Project Summary / Abstract The mouse cochlea harbors only 800 inner hair cells and about three times as many outer hair cells. This low number of cells has hampered progress specifically in the study of the molecular biology of inner ear cells. The use of single hair cell gene expression profiling has the potential to turn this disadvantage into a major advantage because it allows for oversampling the organ by generating high resolution quantitative gene expression maps for thousands of inner and outer hair cells of the organ of Corti, which is the first Aim of this grant application. It is anticipated that these maps, based on single cell RNA-Seq data will miss little information when compared for example with other sensory systems such as the retina, where analysis of a few thousand photoreceptor cells would represent <0.05% of the sensory cell population. It is anticipated that the maps will reveal how gradients of gene expression contribute to functional tonotopy in inner and outer hair cells. Moreover, the generated maps will serve as base line for identifying distinct changes in cochlear hair cells after noise-induced temporary threshold shift. Here, it is anticipated that the analysis will reveal functional modules of co-regulated hair bundle genes as well as candidate gene regulatory networks for susceptibility to noise-induced hearing loss. A second series of experiments aims to identify the molecular mechanisms by which non-traumatic sound exposure temporarily reduces susceptibility for permanent noise induced threshold shift. This research has the potential of elucidating genes and mechanisms involved in susceptibility to noise. Finally, it is proposed to investigate at the molecular level compensatory changes in inner and outer hair cells in response to sustained changes in cochlear integration such as lack of functional afferent or efferent innervation or lack of connection between outer hair cells and the tectorial membrane. Beside identification of co-regulated gene groups for example involved in cochlear amplification, it is expected that this research will reveal how hair cells are affected by pathological situations that do not trigger immediate hair cell loss.

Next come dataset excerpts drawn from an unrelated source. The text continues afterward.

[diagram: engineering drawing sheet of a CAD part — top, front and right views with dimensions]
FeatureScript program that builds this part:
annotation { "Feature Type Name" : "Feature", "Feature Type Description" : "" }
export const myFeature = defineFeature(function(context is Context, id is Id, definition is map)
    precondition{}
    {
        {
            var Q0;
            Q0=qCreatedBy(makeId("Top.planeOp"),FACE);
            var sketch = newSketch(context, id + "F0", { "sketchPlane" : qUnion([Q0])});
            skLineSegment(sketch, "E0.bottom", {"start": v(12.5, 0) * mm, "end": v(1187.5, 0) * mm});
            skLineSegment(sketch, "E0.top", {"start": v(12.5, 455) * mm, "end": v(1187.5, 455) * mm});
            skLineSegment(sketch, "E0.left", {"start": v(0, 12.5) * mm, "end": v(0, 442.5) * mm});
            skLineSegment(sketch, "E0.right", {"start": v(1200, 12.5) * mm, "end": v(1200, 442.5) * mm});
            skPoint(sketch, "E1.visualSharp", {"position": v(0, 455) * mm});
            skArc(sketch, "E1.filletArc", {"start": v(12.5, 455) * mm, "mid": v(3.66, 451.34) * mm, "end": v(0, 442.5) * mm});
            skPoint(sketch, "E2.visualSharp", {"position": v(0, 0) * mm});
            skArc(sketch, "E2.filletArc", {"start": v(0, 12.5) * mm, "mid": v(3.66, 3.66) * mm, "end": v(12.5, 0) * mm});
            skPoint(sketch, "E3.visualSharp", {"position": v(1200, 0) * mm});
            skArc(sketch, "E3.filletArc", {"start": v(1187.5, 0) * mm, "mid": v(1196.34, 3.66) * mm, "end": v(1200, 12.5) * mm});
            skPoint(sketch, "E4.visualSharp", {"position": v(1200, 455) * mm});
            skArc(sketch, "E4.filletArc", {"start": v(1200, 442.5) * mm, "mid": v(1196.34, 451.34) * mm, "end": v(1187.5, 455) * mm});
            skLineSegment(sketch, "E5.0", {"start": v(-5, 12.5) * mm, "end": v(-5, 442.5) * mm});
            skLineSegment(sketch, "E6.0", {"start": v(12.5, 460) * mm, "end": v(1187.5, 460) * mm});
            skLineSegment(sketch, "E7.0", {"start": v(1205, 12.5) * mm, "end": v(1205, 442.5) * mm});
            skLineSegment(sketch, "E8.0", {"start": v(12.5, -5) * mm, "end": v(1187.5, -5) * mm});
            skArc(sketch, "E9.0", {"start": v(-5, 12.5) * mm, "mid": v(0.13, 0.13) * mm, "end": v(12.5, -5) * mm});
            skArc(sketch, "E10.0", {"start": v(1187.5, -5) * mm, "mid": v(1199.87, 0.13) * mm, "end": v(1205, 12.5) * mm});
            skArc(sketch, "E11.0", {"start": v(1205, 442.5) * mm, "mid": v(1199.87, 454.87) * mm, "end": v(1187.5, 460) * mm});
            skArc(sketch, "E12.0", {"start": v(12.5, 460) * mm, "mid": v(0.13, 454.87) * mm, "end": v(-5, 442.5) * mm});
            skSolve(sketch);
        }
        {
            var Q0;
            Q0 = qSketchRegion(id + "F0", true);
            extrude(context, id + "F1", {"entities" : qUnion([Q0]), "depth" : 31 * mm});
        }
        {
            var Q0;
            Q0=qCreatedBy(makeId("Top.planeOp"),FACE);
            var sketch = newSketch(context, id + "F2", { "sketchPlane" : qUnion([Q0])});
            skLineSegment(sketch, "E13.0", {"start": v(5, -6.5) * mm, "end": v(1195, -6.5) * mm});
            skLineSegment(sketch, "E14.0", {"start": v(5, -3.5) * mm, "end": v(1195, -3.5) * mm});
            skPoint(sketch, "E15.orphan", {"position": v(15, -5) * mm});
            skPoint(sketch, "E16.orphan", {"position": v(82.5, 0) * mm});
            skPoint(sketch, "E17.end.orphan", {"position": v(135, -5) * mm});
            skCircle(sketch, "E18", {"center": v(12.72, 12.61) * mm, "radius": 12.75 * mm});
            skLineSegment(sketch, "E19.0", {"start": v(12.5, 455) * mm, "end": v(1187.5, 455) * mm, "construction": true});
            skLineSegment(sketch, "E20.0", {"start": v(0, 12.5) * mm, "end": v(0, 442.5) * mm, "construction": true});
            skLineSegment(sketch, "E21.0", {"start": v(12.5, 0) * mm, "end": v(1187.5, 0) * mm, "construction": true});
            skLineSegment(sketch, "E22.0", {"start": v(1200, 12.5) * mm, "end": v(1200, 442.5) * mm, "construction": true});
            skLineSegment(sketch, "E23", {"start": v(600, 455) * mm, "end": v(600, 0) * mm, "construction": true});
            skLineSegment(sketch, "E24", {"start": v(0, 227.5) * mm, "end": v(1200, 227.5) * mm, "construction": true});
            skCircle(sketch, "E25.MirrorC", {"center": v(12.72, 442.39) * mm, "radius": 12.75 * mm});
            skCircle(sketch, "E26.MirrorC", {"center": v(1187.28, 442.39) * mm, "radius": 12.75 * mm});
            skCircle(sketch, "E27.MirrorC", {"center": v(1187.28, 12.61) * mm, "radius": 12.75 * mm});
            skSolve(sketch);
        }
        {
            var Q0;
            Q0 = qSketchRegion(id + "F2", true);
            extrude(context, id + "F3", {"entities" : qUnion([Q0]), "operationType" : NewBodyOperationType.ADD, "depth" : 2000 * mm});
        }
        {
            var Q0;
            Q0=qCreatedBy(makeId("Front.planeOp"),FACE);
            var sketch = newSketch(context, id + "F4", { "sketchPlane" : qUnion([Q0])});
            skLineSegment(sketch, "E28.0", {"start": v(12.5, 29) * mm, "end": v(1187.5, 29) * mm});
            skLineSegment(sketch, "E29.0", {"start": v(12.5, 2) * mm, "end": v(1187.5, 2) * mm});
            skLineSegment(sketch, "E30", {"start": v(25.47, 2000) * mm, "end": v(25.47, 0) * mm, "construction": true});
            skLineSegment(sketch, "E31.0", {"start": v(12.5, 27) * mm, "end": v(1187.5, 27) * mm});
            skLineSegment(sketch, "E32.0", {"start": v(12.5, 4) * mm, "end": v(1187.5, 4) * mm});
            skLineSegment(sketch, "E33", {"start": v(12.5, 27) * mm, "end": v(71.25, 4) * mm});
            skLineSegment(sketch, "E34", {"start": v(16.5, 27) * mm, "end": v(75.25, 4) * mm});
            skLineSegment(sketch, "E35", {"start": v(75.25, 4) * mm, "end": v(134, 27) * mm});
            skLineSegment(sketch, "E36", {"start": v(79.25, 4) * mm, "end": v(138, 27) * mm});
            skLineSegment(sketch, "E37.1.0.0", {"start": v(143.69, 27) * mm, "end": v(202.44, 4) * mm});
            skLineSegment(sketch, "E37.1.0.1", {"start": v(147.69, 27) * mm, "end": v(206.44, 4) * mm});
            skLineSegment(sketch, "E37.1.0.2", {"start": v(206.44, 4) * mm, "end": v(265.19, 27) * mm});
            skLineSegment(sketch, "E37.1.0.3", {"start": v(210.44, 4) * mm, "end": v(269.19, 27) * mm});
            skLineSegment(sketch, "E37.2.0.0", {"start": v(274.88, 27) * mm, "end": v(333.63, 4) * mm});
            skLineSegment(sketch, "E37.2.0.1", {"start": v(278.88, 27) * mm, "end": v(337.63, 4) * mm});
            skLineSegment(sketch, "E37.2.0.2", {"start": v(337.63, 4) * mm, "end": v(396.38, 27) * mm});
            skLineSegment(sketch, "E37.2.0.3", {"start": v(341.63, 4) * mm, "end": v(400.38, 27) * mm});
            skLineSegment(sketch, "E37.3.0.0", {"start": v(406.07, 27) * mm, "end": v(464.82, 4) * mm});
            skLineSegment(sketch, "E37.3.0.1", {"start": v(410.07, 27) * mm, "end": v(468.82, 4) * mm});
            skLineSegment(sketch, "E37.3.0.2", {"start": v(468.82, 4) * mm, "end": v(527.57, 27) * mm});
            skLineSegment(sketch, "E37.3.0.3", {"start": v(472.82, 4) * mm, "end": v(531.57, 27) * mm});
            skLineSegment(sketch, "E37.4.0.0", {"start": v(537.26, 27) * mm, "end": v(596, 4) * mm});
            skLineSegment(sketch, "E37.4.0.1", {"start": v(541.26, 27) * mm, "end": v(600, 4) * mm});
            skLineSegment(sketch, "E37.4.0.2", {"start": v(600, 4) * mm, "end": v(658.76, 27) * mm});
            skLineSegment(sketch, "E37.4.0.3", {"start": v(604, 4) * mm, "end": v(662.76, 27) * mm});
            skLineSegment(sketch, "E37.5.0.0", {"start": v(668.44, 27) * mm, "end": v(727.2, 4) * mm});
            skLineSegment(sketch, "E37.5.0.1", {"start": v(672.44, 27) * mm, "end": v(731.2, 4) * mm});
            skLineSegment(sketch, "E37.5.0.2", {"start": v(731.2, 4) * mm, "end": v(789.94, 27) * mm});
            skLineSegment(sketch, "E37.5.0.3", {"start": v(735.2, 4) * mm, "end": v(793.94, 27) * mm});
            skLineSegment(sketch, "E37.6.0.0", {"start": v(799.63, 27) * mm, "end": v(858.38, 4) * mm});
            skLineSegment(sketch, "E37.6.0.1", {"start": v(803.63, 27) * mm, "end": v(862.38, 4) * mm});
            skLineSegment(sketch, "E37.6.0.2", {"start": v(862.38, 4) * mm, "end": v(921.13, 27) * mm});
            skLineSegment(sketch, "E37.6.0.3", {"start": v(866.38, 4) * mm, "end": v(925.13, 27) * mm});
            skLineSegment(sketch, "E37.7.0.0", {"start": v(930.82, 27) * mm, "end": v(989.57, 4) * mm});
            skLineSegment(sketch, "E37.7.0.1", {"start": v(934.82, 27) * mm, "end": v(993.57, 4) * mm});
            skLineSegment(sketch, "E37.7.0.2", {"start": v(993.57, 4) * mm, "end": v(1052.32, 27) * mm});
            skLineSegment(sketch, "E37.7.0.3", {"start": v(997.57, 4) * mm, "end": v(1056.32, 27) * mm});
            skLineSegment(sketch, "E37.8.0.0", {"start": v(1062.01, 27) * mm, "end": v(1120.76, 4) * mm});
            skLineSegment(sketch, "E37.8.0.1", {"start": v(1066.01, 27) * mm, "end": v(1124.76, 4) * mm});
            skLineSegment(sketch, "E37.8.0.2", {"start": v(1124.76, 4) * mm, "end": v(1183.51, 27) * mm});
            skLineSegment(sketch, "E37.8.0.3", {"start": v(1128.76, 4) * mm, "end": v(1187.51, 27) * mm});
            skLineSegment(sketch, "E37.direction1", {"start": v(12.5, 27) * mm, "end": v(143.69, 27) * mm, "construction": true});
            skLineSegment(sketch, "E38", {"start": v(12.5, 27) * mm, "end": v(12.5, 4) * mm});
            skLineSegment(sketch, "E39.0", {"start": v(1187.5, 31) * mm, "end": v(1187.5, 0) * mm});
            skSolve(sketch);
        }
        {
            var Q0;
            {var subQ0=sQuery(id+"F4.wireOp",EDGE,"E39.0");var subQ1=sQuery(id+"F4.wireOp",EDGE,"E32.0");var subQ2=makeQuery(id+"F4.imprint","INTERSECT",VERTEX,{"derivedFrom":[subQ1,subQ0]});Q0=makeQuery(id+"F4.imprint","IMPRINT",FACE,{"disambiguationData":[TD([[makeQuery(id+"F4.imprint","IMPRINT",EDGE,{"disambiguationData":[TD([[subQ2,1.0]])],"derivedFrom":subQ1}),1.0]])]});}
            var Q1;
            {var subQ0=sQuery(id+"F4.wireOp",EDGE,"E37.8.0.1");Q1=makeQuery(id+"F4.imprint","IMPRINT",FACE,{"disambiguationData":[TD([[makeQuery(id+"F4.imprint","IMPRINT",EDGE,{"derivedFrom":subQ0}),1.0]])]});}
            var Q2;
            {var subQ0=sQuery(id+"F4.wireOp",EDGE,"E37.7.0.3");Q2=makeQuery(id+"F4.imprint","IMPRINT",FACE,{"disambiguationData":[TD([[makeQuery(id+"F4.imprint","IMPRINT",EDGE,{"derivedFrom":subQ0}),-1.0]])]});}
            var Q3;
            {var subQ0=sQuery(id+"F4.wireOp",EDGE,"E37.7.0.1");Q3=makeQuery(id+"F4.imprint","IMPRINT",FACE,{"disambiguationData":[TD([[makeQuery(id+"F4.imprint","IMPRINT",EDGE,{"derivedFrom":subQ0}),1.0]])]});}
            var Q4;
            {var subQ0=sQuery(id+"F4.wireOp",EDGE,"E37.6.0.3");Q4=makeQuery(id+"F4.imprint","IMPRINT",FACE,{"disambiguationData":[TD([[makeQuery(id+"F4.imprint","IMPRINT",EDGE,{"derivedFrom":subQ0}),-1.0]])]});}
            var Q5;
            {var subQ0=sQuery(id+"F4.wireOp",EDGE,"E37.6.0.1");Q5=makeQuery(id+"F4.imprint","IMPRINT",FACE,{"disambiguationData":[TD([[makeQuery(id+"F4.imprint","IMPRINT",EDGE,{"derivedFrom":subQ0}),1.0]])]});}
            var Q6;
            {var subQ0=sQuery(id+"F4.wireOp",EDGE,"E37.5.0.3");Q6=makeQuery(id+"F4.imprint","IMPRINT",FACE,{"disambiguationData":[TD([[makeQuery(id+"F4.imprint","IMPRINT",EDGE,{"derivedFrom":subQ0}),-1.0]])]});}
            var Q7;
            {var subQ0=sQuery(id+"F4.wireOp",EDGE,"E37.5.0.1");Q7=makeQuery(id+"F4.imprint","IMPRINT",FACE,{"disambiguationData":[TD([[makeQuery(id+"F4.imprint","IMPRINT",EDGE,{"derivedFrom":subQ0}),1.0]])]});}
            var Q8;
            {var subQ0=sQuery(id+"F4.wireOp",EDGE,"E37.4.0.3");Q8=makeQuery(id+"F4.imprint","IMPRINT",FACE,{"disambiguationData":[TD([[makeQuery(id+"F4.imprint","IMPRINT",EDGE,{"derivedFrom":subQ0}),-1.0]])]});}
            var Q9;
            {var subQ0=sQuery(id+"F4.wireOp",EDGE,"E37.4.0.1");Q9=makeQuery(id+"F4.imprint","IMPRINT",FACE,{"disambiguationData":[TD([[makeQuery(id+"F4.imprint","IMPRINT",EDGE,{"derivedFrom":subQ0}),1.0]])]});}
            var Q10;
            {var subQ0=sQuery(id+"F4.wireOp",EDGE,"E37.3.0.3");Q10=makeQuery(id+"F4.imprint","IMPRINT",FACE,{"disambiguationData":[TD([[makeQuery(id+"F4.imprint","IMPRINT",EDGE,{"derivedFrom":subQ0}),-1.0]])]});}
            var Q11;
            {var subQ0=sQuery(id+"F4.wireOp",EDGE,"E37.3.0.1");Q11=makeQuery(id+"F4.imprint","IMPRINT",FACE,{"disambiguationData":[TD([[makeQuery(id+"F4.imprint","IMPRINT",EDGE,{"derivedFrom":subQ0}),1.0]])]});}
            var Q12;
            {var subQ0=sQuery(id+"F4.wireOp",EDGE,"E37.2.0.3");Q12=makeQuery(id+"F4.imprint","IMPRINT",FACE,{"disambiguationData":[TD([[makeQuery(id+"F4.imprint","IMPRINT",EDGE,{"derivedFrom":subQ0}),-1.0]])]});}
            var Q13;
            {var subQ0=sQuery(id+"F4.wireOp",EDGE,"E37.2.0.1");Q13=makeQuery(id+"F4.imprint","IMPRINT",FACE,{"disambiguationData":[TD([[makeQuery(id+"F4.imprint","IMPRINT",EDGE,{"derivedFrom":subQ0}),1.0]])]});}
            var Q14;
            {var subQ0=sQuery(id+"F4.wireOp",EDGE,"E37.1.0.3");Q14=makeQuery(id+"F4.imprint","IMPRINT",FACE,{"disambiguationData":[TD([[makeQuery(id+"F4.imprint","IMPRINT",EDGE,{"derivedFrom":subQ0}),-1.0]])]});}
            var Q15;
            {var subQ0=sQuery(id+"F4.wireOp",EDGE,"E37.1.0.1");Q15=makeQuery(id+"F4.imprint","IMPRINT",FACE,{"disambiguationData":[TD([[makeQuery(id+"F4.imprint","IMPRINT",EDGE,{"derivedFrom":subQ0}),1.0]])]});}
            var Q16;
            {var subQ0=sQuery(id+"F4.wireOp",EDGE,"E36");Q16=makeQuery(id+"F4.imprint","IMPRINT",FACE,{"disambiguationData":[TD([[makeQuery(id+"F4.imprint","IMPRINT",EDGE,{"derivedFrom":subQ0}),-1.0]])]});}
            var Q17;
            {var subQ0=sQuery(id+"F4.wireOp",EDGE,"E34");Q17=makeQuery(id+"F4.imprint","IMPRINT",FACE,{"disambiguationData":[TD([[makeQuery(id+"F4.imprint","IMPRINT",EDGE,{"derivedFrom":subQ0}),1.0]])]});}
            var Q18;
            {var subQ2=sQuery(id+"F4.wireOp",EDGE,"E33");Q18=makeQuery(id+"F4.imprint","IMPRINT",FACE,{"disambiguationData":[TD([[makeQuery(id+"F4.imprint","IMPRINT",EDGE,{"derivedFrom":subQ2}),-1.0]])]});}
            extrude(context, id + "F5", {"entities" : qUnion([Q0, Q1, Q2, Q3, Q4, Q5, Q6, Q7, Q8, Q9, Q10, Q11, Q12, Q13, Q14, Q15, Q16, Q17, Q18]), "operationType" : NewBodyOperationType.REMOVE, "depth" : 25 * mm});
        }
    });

项目总结/摘要 小鼠耳蜗只有800个内毛细胞，外毛细胞的数量大约是其三倍。这种低 细胞数量的限制阻碍了内耳细胞分子生物学研究的进展。 单毛细胞基因表达谱的使用有可能将这一劣势转化为主要的 这是因为它允许通过产生高分辨率定量基因来对器官进行过采样 Corti器官的数千个内毛细胞和外毛细胞的表达图，这是本发明的第一个目的。 补助金申请预计这些基于单细胞RNA-Seq数据的图谱几乎不会丢失 当例如与诸如视网膜的其他感觉系统相比时， 几千个感光细胞将代表感觉细胞群的<0.05%。预计各国 这些图谱将揭示基因表达的梯度是如何影响内外毛的功能性色调的 细胞此外，生成的图将作为识别耳蜗毛的不同变化的基线 噪声诱导的暂时性阈值偏移后的细胞。在这里，预计分析将揭示功能性 共同调控的毛束基因模块以及易感性的候选基因调控网络， 噪音引起的听力损失第二个系列的实验旨在通过以下方式确定分子机制： 该非创伤性声音暴露暂时降低了对永久性噪声诱导阈值的敏感性 班这项研究有可能阐明与噪声易感性有关的基因和机制。 最后，建议在分子水平上研究内毛细胞和外毛细胞的代偿性变化 响应耳蜗整合的持续变化，例如功能性传入或传出的缺乏 外毛细胞和盖膜之间缺乏神经支配或连接。除了识别 例如，参与耳蜗放大的共调节基因组，预计这项研究将 揭示了毛细胞如何受到病理情况的影响，而这些病理情况不会立即引发毛细胞损失。